-- EXTRAIT À LIRE --

+++

D’une certaine manière, il n’y a là rien de bien neuf. Les coalitions révolutionnaires ont toujours eu tendance à ressembler à une sorte d’alliance entre enfants des classes supérieures qui rejettent les valeurs de leurs parents et enfants talentueux des classes populaires parvenus à grappiller une éducation bourgeoise, pour se rendre compte au final qu’une telle éducation ne donne aucunement accès en réalité au statut de bourgeois. On peut voir se répéter cette structure révolutionnaire à chaque fois et dans tous les lieux : que ce soit la rencontre de Zhou Enlai et Mao Zédong ou celle de Che Guevara et Fidel Castro. Même les experts américains en contre-révolution ont reconnu depuis longtemps que les signes avant-coureurs les plus certains d’une situation révolutionnaire, où qu’elle se produise, résident dans la croissance d’une population de diplômés sans travail et appauvris : c’est-à-dire de jeunes gens débordant d’énergie, disposant de temps, de toutes les raisons d’être en colère et d’embrasser l’histoire entière de la pensée radicale. Aux Etats-Unis, le saccage du système des prêts étudiants a conduit inévitablement de tels révolutionnaires en devenir à désigner les banques comme leur premier ennemi. Ils ont compris du même coup le rôle du gouvernement fédéral dans cette affaire – gouvernement qui soutient le programme de prêts étudiants, assurant que les emprunts pèseront sur leurs existences pour toujours, même en cas de banqueroute. Le gouvernement conforte ainsi le contrôle absolu que le système bancaire exerce sur chaque parcelle de la vie future des étudiants.

+++

-- CONSIGNE 1 --
Relevez toutes les personnes que l'extrait sur les coalitions révolutionnaires nomme.

-- DONNÉES FOURNIES --
+++

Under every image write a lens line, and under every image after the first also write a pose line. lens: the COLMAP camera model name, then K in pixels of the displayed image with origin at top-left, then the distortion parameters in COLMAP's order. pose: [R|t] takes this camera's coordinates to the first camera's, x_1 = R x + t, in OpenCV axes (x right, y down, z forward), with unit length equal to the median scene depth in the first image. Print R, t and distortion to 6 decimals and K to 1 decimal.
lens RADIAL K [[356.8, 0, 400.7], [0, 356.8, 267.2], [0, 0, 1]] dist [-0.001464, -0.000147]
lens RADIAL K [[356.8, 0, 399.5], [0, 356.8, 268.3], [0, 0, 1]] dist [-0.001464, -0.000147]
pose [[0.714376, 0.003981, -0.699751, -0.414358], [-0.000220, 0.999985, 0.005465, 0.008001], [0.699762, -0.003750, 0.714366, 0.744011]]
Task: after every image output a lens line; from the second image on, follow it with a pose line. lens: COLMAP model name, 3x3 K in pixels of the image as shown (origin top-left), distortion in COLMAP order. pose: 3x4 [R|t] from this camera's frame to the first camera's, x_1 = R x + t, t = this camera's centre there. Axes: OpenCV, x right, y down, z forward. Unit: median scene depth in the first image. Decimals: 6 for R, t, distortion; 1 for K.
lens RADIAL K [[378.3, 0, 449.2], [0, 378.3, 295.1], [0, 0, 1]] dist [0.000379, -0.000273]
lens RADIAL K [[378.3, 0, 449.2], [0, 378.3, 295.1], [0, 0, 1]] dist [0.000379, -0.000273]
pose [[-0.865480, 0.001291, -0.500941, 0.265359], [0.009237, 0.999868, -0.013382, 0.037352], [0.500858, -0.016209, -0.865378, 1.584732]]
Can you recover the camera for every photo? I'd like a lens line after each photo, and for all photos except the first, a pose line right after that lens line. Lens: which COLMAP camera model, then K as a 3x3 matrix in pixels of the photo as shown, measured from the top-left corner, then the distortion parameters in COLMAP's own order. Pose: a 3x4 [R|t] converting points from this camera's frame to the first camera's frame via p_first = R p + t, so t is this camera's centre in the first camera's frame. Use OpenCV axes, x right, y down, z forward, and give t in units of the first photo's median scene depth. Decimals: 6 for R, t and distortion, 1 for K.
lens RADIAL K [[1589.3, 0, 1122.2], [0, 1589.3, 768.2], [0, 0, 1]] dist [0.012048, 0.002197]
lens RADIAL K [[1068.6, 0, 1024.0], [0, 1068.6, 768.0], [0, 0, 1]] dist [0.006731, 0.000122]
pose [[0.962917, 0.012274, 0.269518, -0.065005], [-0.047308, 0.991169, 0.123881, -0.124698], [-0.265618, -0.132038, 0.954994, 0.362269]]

+++

-- CONSIGNE 2 --
Reproduisez sans rien changer les enregistrements, depuis leur toute première ligne jusqu'à la ligne qui contient "-0.016209, -0.865378, 1.584732]]", celle-ci comprise.

-- ZONE DE RÉPONSE 1 --
Zhou Enlai, Mao Zédong, Che Guevara, Fidel Castro

-- ZONE DE RÉPONSE 2 --
Under every image write a lens line, and under every image after the first also write a pose line. lens: the COLMAP camera model name, then K in pixels of the displayed image with origin at top-left, then the distortion parameters in COLMAP's order. pose: [R|t] takes this camera's coordinates to the first camera's, x_1 = R x + t, in OpenCV axes (x right, y down, z forward), with unit length equal to the median scene depth in the first image. Print R, t and distortion to 6 decimals and K to 1 decimal.
lens RADIAL K [[356.8, 0, 400.7], [0, 356.8, 267.2], [0, 0, 1]] dist [-0.001464, -0.000147]
lens RADIAL K [[356.8, 0, 399.5], [0, 356.8, 268.3], [0, 0, 1]] dist [-0.001464, -0.000147]
pose [[0.714376, 0.003981, -0.699751, -0.414358], [-0.000220, 0.999985, 0.005465, 0.008001], [0.699762, -0.003750, 0.714366, 0.744011]]
Task: after every image output a lens line; from the second image on, follow it with a pose line. lens: COLMAP model name, 3x3 K in pixels of the image as shown (origin top-left), distortion in COLMAP order. pose: 3x4 [R|t] from this camera's frame to the first camera's, x_1 = R x + t, t = this camera's centre there. Axes: OpenCV, x right, y down, z forward. Unit: median scene depth in the first image. Decimals: 6 for R, t, distortion; 1 for K.
lens RADIAL K [[378.3, 0, 449.2], [0, 378.3, 295.1], [0, 0, 1]] dist [0.000379, -0.000273]
lens RADIAL K [[378.3, 0, 449.2], [0, 378.3, 295.1], [0, 0, 1]] dist [0.000379, -0.000273]
pose [[-0.865480, 0.001291, -0.500941, 0.265359], [0.009237, 0.999868, -0.013382, 0.037352], [0.500858, -0.016209, -0.865378, 1.584732]]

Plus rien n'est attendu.